Work order: The result should be the lines from the one holding "Водонапорная башня в с.Почтово" to the end of the records below, repeated exactly. No pictures.

Data extracts:
- - - -

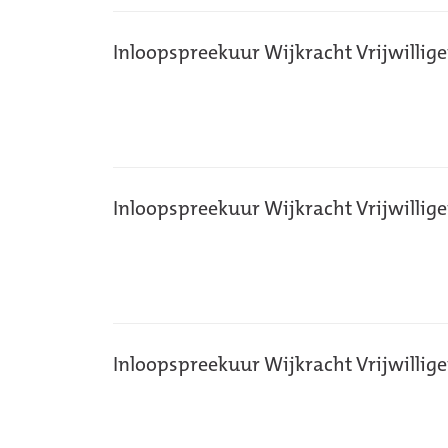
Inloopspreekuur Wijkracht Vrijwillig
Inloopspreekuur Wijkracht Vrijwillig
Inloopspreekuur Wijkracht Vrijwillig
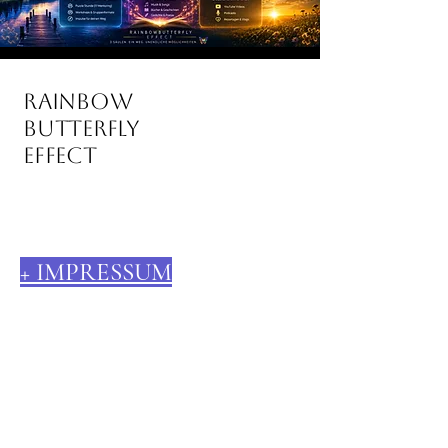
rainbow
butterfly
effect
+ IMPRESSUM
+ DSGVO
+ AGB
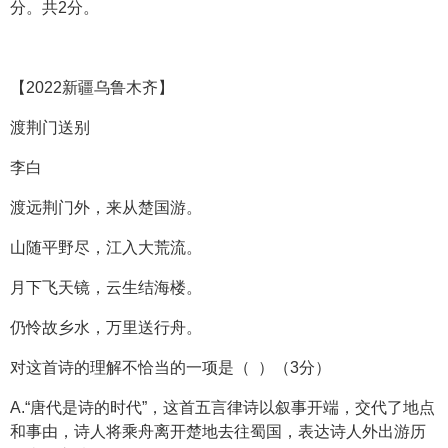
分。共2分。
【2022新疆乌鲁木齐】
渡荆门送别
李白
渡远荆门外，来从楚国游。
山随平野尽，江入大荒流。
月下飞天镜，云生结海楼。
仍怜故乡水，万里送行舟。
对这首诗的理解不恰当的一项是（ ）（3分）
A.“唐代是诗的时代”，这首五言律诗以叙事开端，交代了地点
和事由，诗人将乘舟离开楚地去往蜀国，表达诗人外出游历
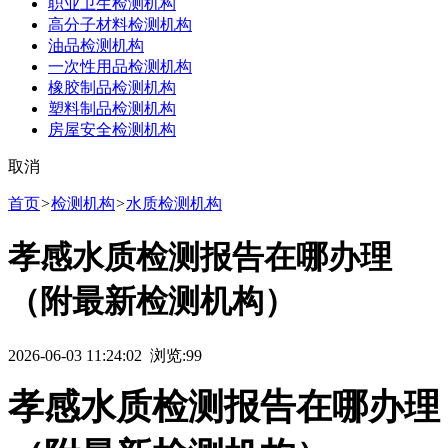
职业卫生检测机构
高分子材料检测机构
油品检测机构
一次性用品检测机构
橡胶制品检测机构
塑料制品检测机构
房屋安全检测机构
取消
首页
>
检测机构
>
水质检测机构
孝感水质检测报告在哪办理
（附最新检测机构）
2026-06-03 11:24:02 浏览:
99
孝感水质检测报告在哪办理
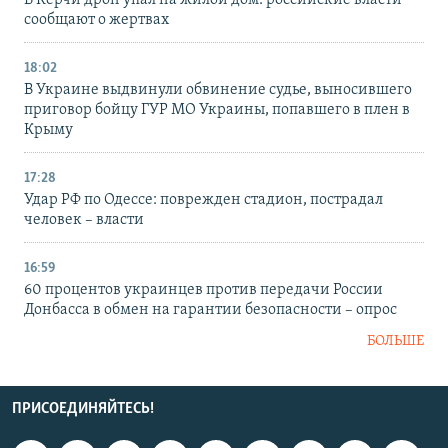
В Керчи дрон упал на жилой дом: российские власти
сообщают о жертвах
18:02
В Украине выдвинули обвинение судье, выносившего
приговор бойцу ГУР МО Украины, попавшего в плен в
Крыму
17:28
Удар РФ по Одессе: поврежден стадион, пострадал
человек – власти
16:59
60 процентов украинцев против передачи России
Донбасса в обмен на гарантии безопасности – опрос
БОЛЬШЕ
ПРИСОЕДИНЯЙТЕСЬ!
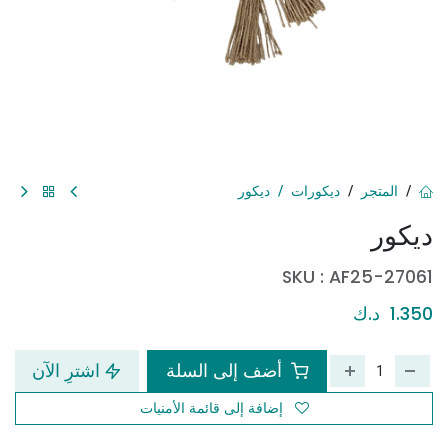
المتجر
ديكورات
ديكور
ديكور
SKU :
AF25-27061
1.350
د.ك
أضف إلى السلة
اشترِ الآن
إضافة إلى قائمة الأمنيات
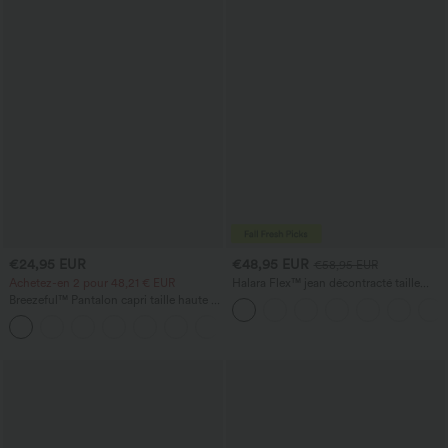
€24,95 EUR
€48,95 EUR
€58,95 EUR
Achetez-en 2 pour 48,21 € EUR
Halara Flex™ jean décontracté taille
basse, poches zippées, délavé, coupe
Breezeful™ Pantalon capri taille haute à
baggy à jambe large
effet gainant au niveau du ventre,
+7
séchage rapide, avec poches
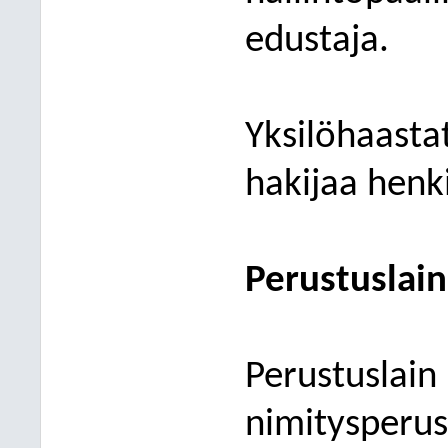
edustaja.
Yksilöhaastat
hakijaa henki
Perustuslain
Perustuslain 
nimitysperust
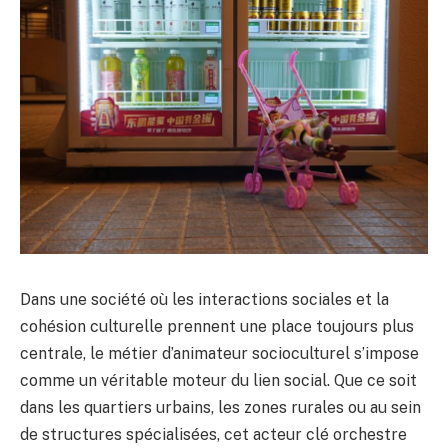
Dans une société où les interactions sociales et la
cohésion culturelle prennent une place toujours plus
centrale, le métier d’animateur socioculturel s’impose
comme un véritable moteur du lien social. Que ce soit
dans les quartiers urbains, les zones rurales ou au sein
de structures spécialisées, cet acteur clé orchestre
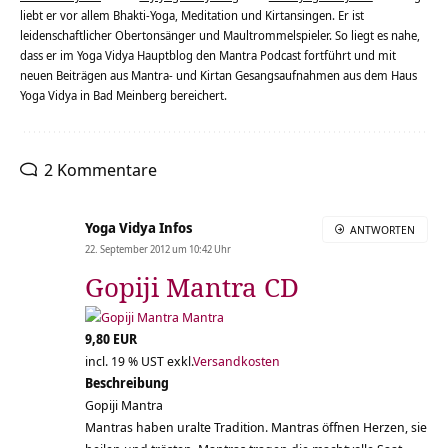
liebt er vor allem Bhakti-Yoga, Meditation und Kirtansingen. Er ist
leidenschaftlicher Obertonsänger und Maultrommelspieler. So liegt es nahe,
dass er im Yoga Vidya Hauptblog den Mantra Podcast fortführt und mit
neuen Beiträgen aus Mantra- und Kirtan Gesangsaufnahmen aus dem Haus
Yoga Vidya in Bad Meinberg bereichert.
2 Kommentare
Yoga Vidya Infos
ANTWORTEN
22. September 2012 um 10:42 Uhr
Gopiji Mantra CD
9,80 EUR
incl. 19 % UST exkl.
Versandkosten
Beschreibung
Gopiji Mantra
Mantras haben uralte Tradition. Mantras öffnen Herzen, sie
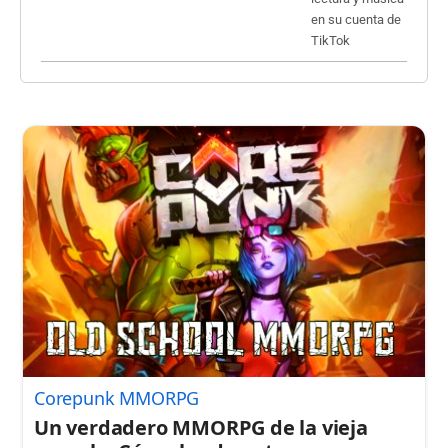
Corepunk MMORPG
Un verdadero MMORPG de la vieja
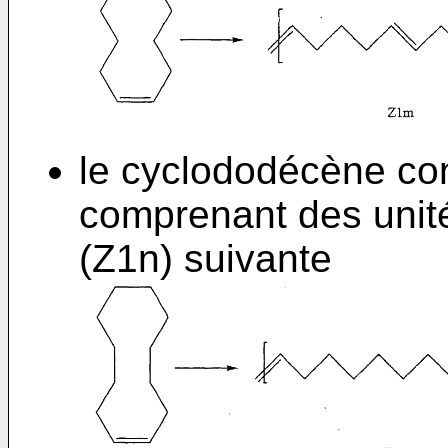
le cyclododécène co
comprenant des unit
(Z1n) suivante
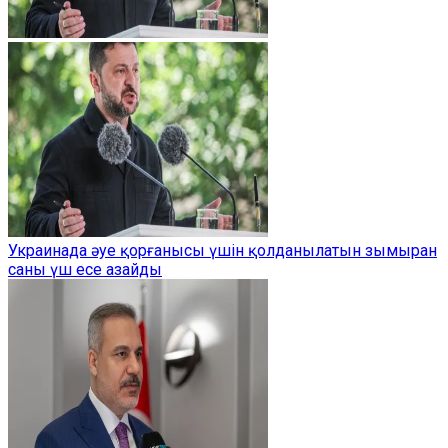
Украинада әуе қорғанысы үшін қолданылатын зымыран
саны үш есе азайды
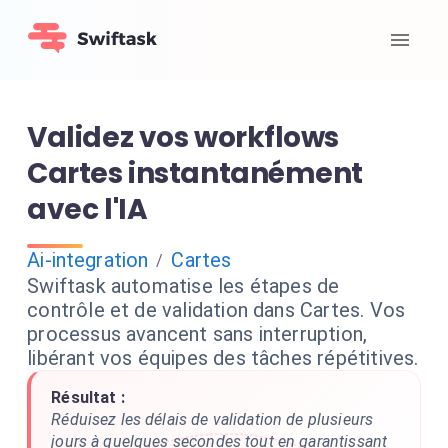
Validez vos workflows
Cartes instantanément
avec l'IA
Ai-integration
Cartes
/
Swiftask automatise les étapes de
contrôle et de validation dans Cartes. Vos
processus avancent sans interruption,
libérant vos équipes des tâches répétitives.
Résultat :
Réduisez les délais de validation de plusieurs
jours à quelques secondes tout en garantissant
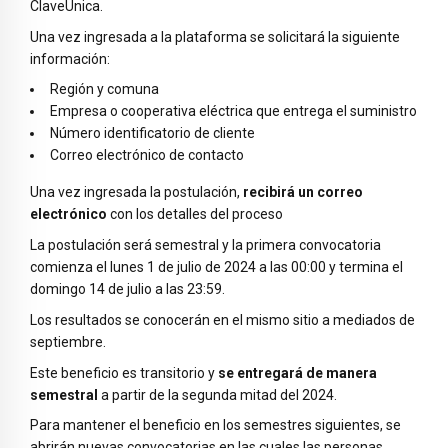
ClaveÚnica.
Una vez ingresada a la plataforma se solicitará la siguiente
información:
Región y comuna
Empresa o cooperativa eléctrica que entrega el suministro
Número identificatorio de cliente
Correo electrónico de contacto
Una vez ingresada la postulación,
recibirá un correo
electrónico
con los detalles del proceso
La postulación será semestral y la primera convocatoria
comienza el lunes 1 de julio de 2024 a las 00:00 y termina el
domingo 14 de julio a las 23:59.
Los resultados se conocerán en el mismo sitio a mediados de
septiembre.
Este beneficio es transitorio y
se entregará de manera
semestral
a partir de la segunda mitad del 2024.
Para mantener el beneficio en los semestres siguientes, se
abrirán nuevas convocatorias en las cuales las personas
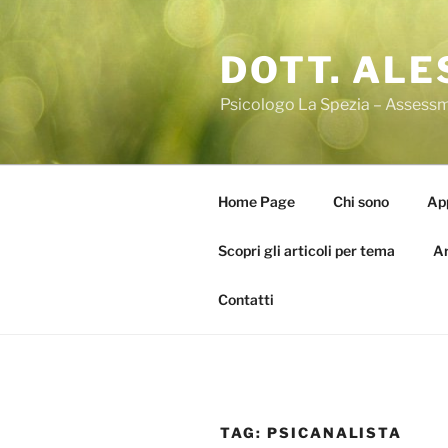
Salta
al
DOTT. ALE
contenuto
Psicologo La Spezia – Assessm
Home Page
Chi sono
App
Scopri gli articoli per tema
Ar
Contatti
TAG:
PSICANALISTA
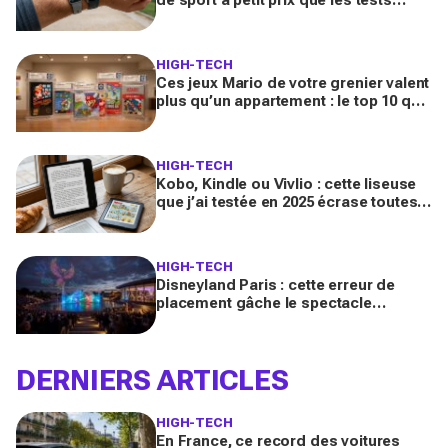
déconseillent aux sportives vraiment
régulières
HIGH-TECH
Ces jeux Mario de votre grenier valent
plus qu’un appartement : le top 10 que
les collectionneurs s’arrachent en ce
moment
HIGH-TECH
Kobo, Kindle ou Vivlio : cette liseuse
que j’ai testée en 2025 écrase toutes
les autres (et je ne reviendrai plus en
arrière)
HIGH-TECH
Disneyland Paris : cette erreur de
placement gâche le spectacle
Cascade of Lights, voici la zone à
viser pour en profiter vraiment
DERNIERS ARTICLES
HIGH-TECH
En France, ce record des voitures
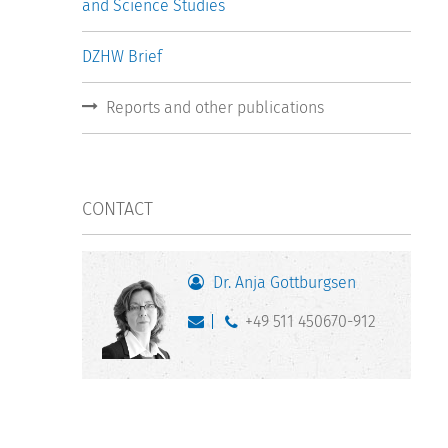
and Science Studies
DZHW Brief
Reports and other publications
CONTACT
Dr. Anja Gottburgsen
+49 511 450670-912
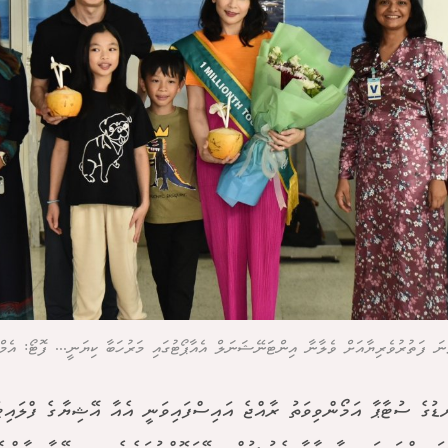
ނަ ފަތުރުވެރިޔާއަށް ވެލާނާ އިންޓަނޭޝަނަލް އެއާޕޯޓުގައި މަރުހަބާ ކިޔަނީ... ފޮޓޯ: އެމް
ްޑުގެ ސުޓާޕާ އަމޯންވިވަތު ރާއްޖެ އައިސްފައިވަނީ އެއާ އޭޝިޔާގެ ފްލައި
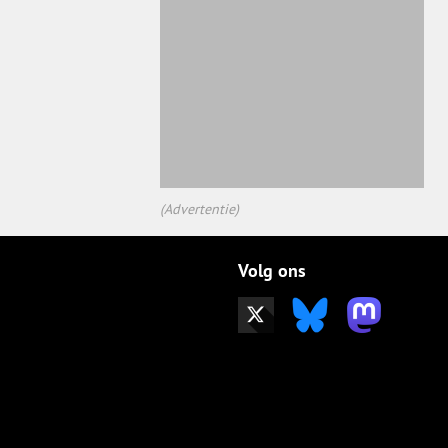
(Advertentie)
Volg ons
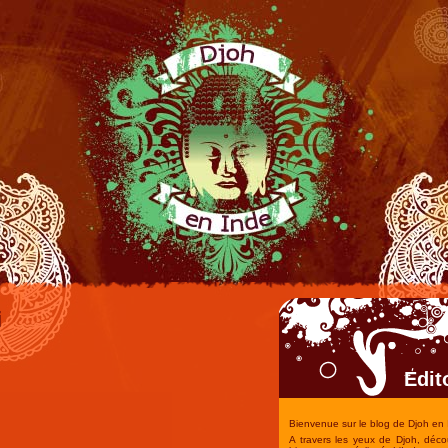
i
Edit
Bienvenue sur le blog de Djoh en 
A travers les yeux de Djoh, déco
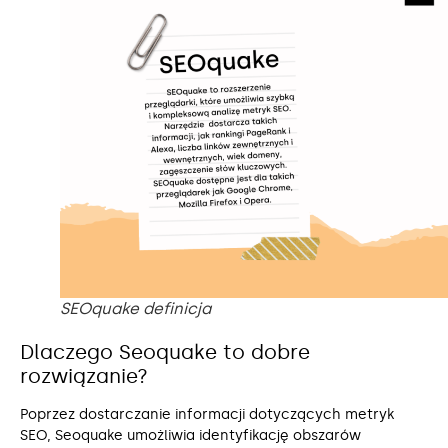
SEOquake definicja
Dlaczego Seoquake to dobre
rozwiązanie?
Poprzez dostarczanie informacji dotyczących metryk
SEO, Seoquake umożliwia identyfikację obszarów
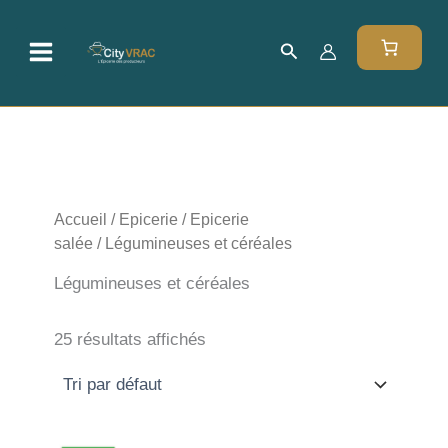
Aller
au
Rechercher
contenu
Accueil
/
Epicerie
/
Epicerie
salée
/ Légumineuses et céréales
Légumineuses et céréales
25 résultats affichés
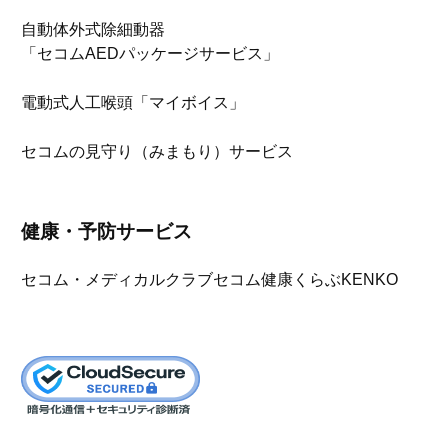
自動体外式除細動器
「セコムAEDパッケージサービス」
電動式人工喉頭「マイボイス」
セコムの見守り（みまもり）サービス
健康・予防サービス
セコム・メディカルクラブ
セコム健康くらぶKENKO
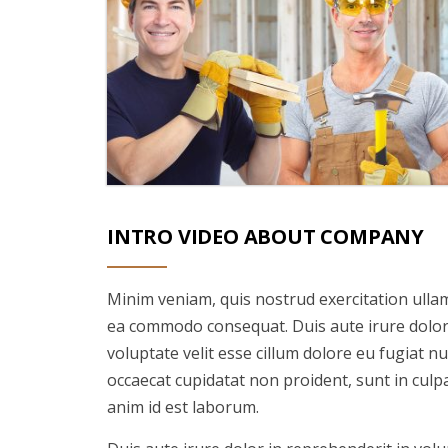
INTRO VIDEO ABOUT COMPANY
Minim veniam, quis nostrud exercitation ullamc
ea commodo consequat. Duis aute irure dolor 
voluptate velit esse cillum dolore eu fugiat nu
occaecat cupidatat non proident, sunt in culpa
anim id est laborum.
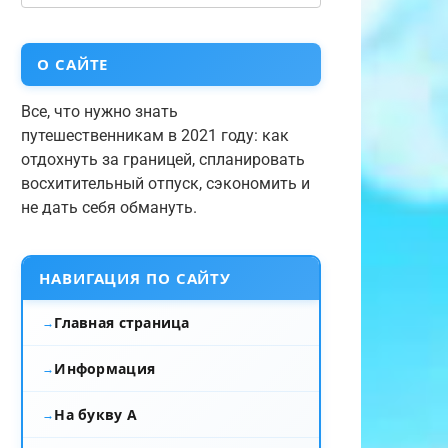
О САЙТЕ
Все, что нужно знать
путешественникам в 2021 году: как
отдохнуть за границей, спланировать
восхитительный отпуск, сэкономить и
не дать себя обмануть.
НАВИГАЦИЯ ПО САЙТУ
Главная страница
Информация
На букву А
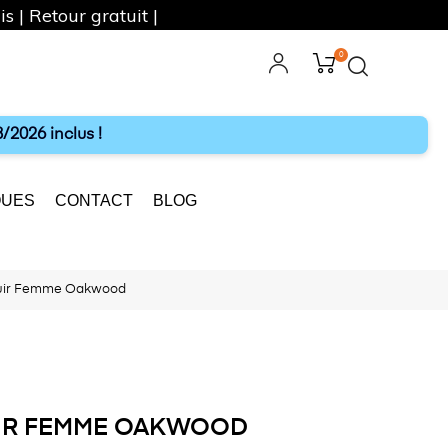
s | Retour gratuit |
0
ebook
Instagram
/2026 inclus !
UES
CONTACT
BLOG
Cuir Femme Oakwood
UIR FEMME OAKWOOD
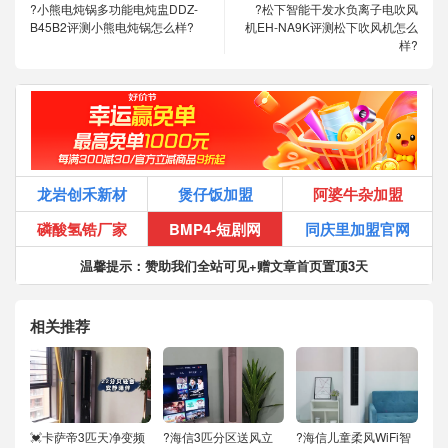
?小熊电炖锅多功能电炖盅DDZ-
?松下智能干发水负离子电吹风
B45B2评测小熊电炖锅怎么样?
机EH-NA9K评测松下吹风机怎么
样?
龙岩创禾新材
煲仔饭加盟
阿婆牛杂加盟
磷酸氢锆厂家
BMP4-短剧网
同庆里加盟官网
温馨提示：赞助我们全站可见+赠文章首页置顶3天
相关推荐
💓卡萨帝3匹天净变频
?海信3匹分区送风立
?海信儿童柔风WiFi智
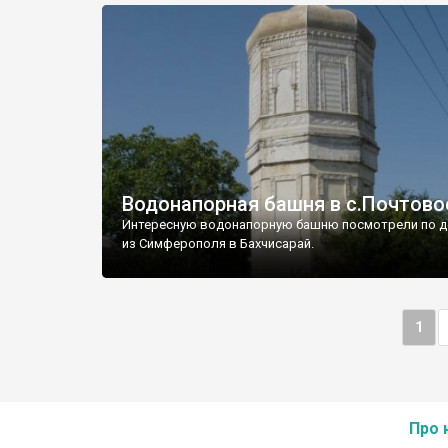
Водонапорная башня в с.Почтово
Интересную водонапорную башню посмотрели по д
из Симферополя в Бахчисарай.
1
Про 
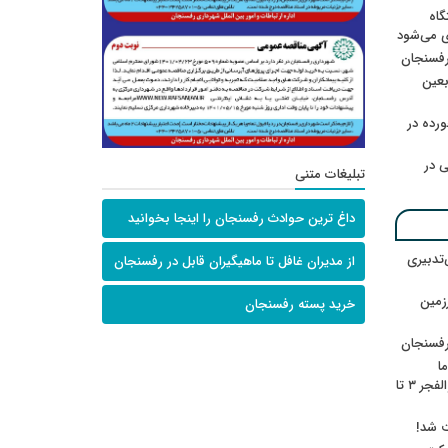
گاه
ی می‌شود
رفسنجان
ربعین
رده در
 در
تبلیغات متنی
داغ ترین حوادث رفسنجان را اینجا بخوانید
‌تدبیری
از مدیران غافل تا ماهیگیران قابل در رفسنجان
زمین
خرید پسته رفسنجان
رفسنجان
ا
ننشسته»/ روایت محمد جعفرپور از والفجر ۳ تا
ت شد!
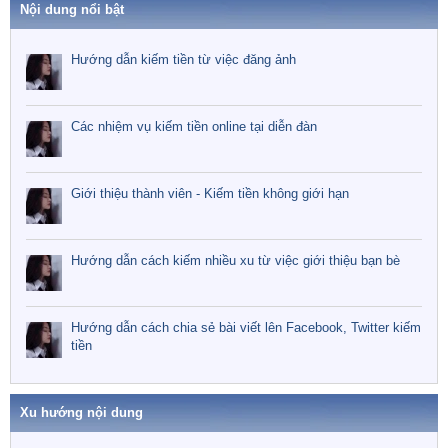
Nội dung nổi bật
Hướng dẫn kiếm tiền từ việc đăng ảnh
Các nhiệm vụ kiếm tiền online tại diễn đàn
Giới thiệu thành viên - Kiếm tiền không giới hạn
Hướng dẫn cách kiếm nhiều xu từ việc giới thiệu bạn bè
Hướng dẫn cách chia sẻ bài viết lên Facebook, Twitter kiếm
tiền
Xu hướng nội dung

- - - -

Answer section:
Водонапорная башня в с.Почтово
Интересную водонапорную башню посмотрели по д
из Симферополя в Бахчисарай.
1
Про 
گاه
ی می‌شود
رفسنجان
ربعین
رده در
 در
تبلیغات متنی
داغ ترین حوادث رفسنجان را اینجا بخوانید
‌تدبیری
از مدیران غافل تا ماهیگیران قابل در رفسنجان
زمین
خرید پسته رفسنجان
رفسنجان
ا
ننشسته»/ روایت محمد جعفرپور از والفجر ۳ تا
ت شد!
Nội dung nổi bật
Hướng dẫn kiếm tiền từ việc đăng ảnh
Các nhiệm vụ kiếm tiền online tại diễn đàn
Giới thiệu thành viên - Kiếm tiền không giới hạn
Hướng dẫn cách kiếm nhiều xu từ việc giới thiệu bạn bè
Hướng dẫn cách chia sẻ bài viết lên Facebook, Twitter kiếm
tiền
Xu hướng nội dung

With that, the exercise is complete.